Einwurf

Über Praxisgebühr, Bundeszuschüsse, Betreuungsgeld und Kuhhandel

In den letzten Wochen hatte man mehr und mehr den Eindruck, die Probleme des Gesundheitswesens würden sich nur noch auf die Praxisgebühr reduzieren. Ist sie sinnvoll oder nicht, fällt sie oder fällt sie nicht? Kein Tag verging, ohne dass über dieses Thema spekuliert wurde. Dann einigte sich die Politik auf die Abschaffung der Praxisgebühr, aber zu welchem Preis?

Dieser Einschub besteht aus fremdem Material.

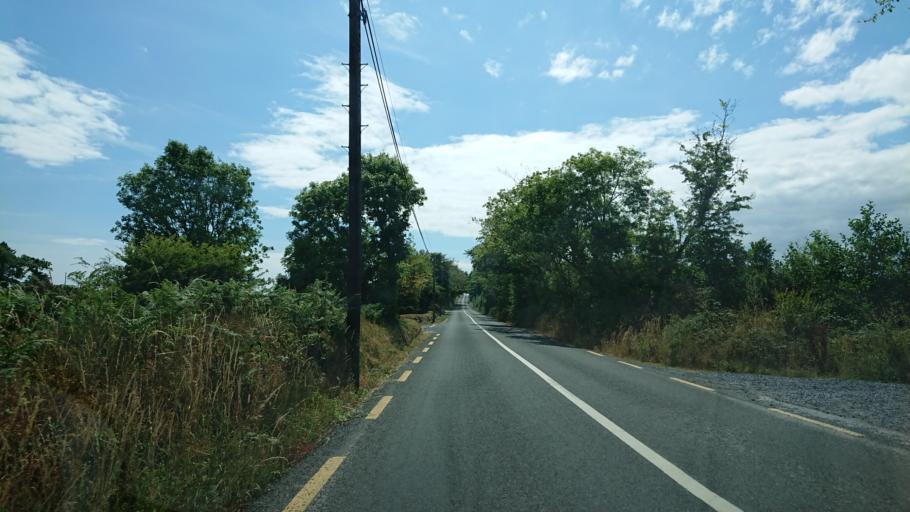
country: IE
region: Munster
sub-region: Waterford
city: Portlaw
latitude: 52.1651
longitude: -7.3387
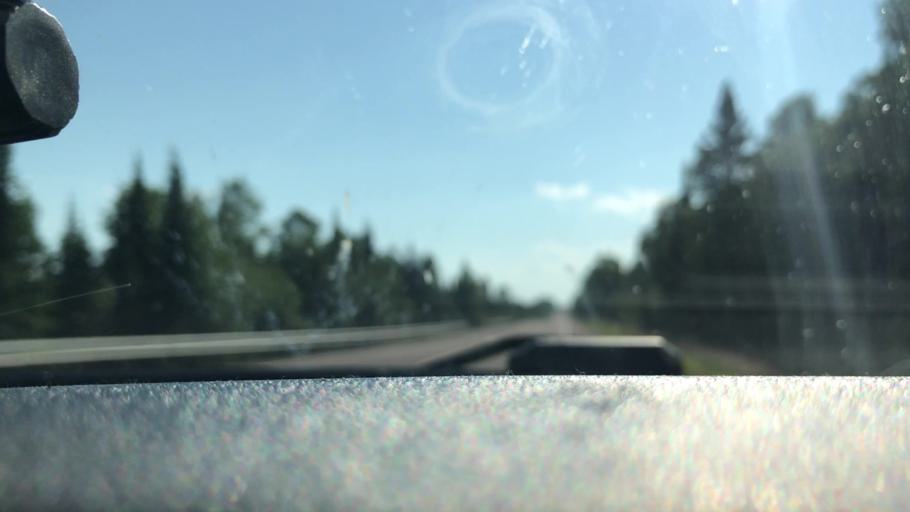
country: US
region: Minnesota
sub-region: Cook County
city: Grand Marais
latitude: 47.8314
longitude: -89.9787
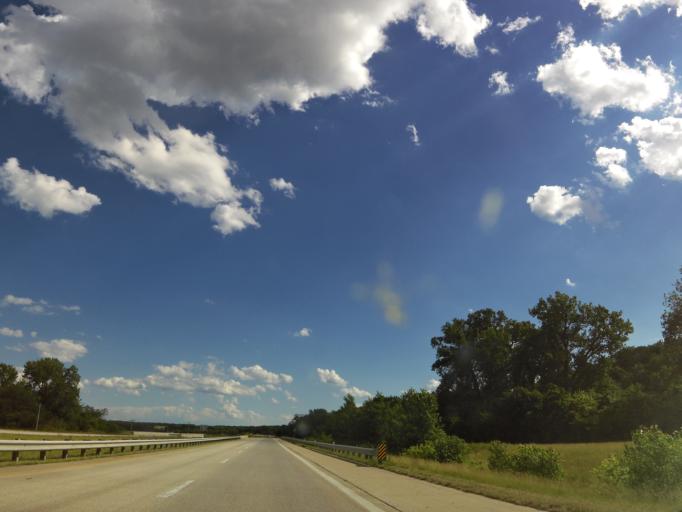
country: US
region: Missouri
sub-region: Clark County
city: Kahoka
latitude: 40.3451
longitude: -91.5870
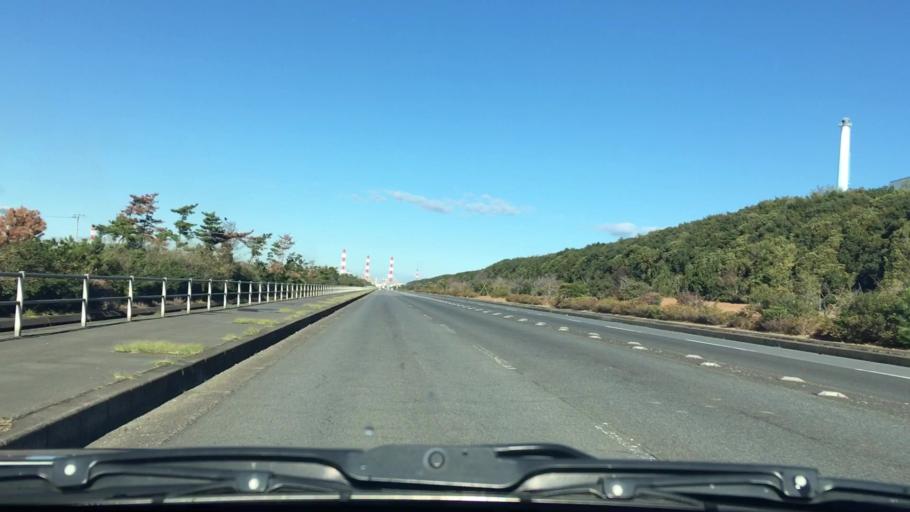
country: JP
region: Chiba
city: Omigawa
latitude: 35.8749
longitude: 140.7338
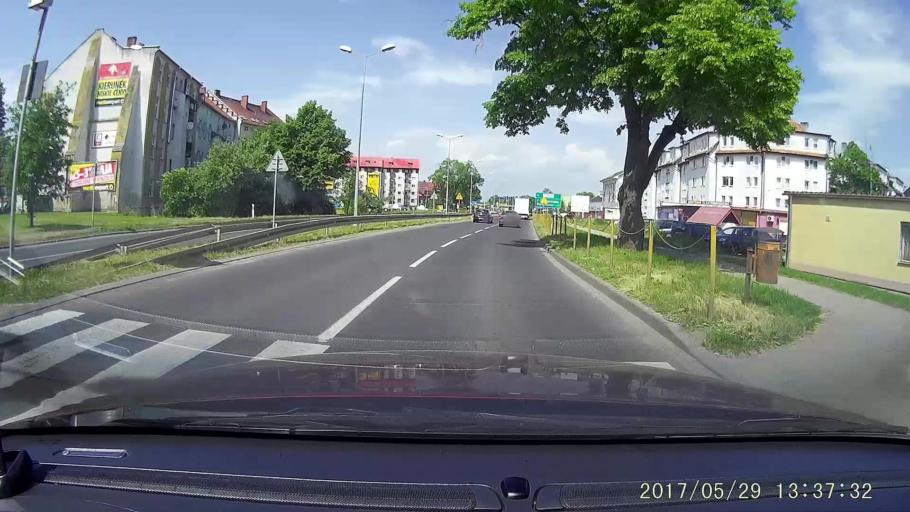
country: PL
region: Lower Silesian Voivodeship
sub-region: Powiat lubanski
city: Luban
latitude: 51.1162
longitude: 15.2935
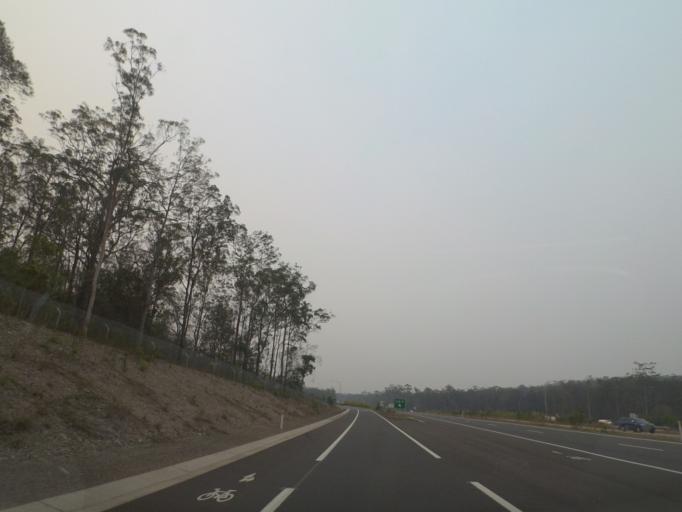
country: AU
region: New South Wales
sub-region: Kempsey
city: Crescent Head
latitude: -31.2506
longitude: 152.8204
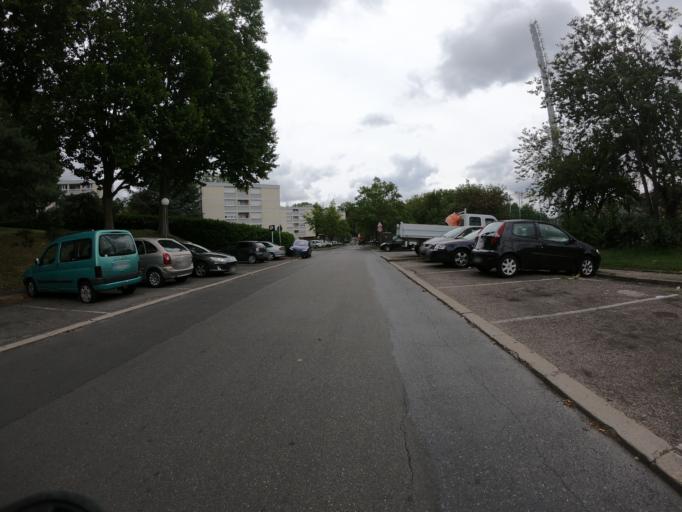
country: FR
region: Ile-de-France
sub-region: Departement du Val-de-Marne
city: Fresnes
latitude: 48.7646
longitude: 2.3239
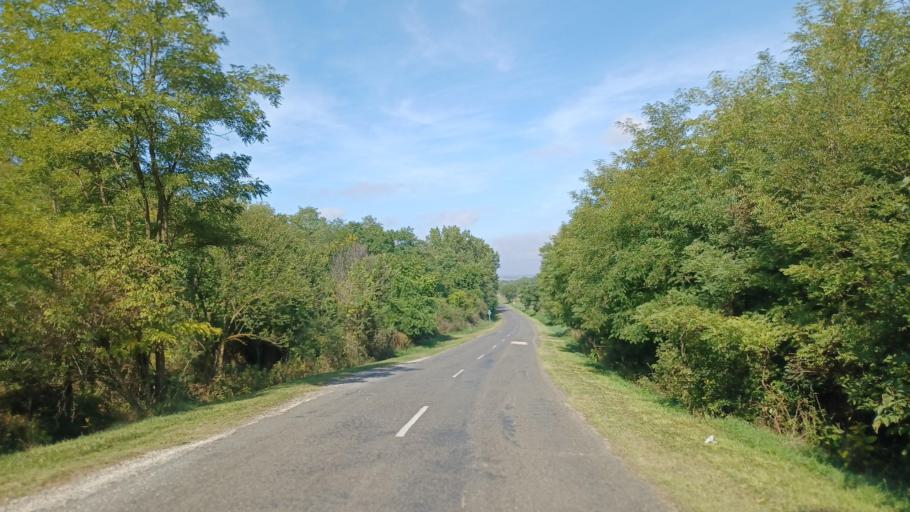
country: HU
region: Tolna
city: Pincehely
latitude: 46.6824
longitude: 18.4631
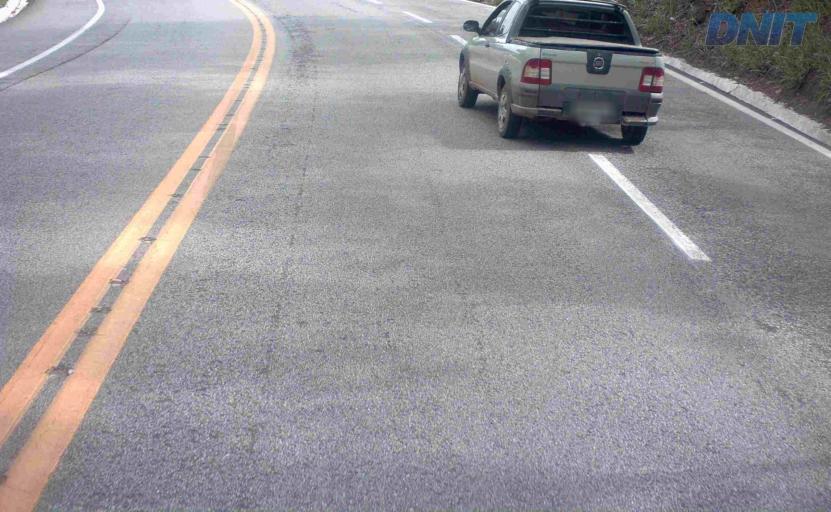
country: BR
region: Minas Gerais
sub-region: Caete
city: Caete
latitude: -19.7370
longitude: -43.6022
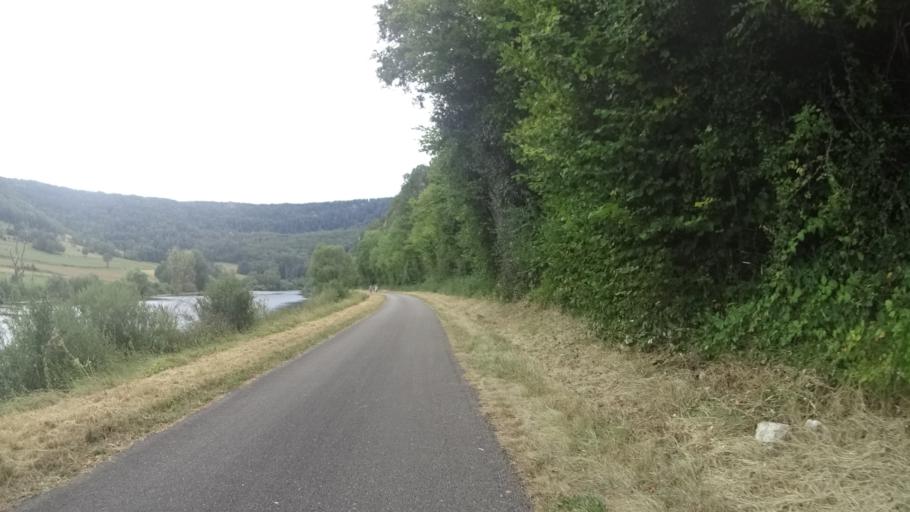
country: FR
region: Franche-Comte
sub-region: Departement du Doubs
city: Baume-les-Dames
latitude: 47.3393
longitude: 6.3158
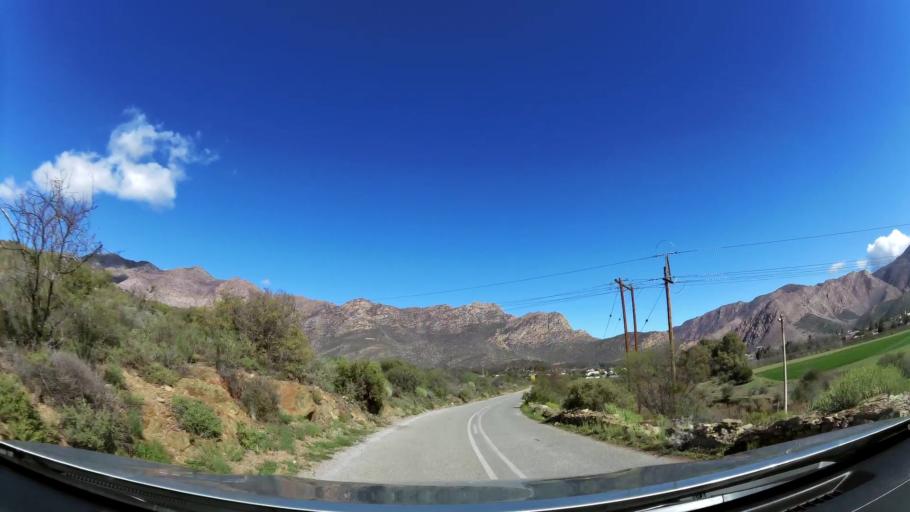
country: ZA
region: Western Cape
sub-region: Cape Winelands District Municipality
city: Ashton
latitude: -33.7897
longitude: 20.1321
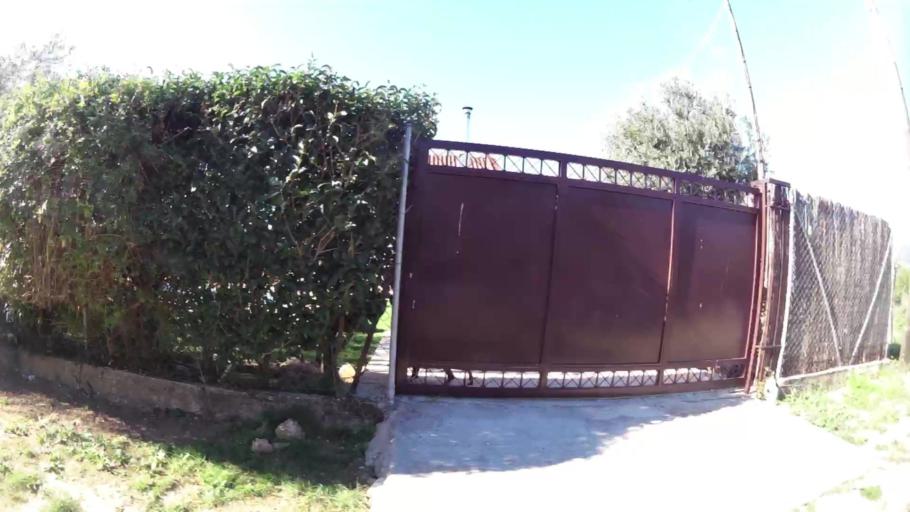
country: GR
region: Attica
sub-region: Nomarchia Anatolikis Attikis
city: Varybobi
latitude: 38.1214
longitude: 23.7850
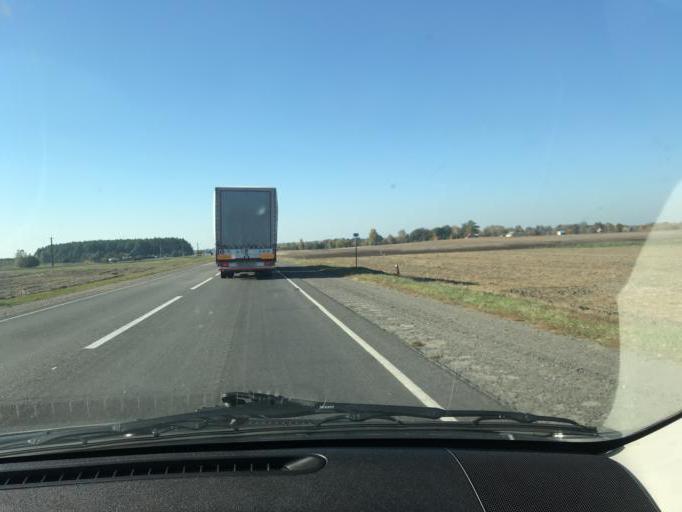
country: BY
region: Brest
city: Davyd-Haradok
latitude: 52.2413
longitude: 27.1973
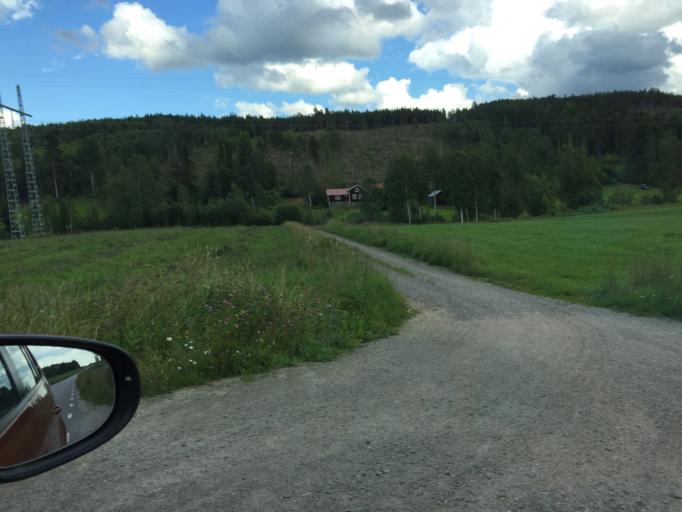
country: SE
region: Gaevleborg
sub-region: Ljusdals Kommun
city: Jaervsoe
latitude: 61.7260
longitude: 16.2870
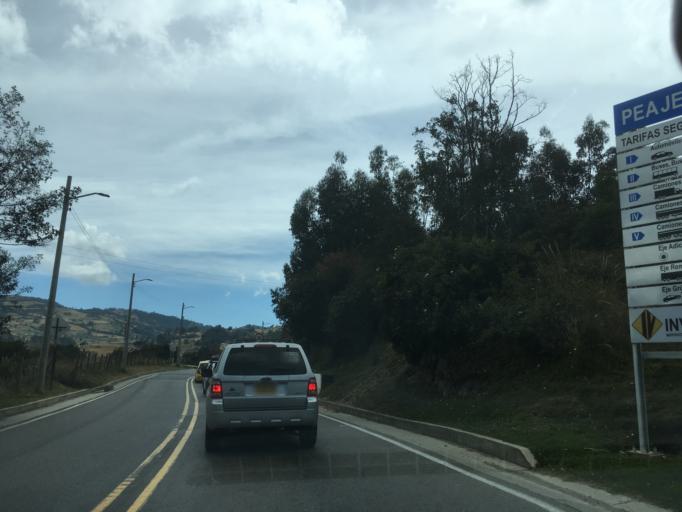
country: CO
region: Boyaca
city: Firavitoba
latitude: 5.6329
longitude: -72.9219
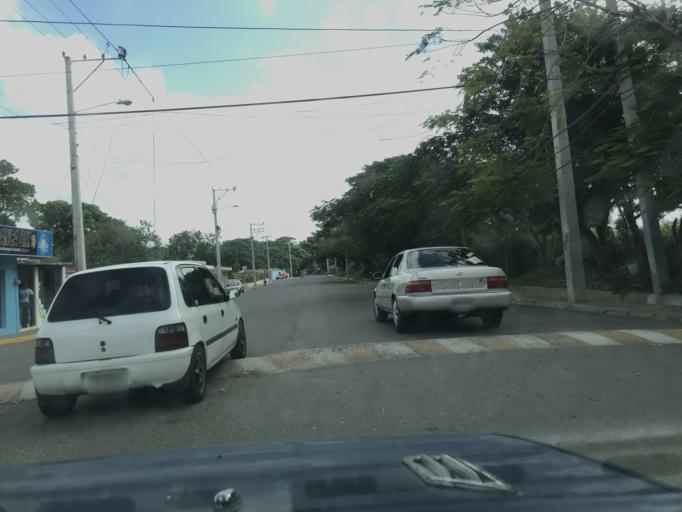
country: DO
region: Santiago
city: Santiago de los Caballeros
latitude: 19.4499
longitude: -70.7301
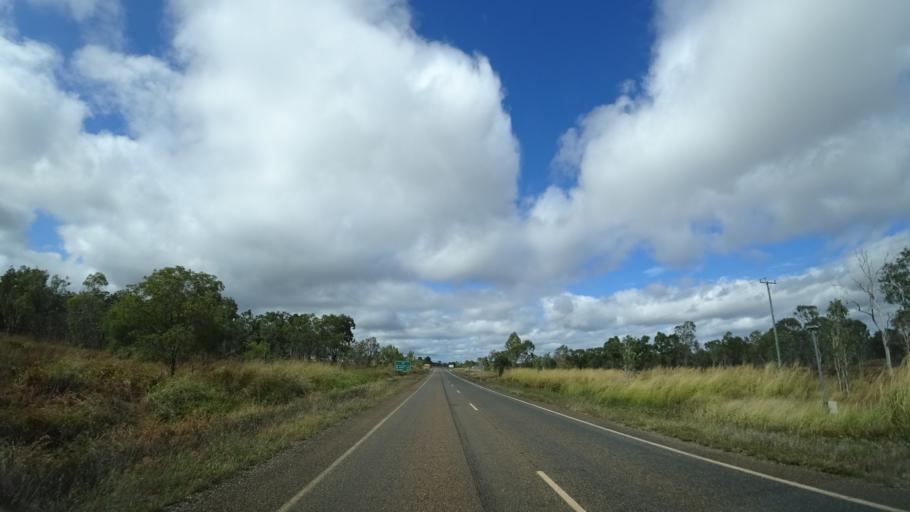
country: AU
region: Queensland
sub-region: Cook
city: Cooktown
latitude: -15.8653
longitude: 144.8588
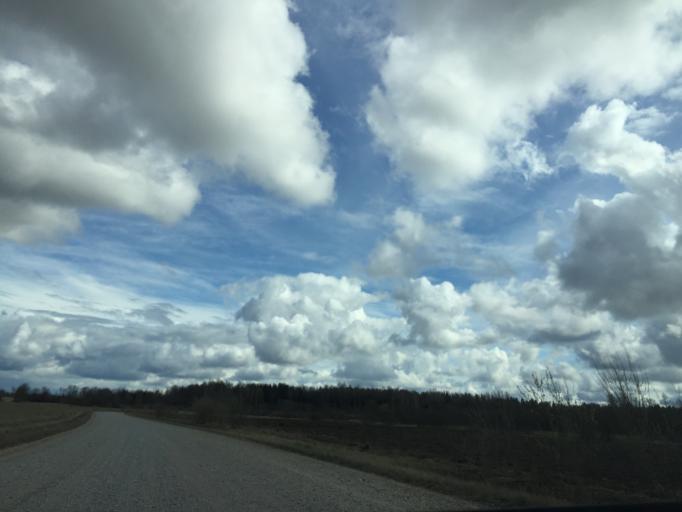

Dass die Praxisgebühr derartige Emotionen weckt, hat mehrere Gründe. Zugegeben, beliebt war sie nie, bei den Ärzten nicht, bei den Versicherten nicht, denn Zuzahlungen mag keiner gerne. Allerdings tat sie den meisten wohl auch nicht allzu weh, denn es hielt die Deutschen nicht davon ab, weiterhin munter zum Arzt zu gehen. Auch die Krankenkassen standen der Praxisgebühr durchaus skeptisch gegenüber, da ihre Steuerungswirkung – erst zum Hausarzt, dann zum Facharzt – gering war. Auf der anderen Seite sorgte sie dafür, dass die Finanzen der Kassen jährlich um zwei Milliarden Euro entlastet wurden.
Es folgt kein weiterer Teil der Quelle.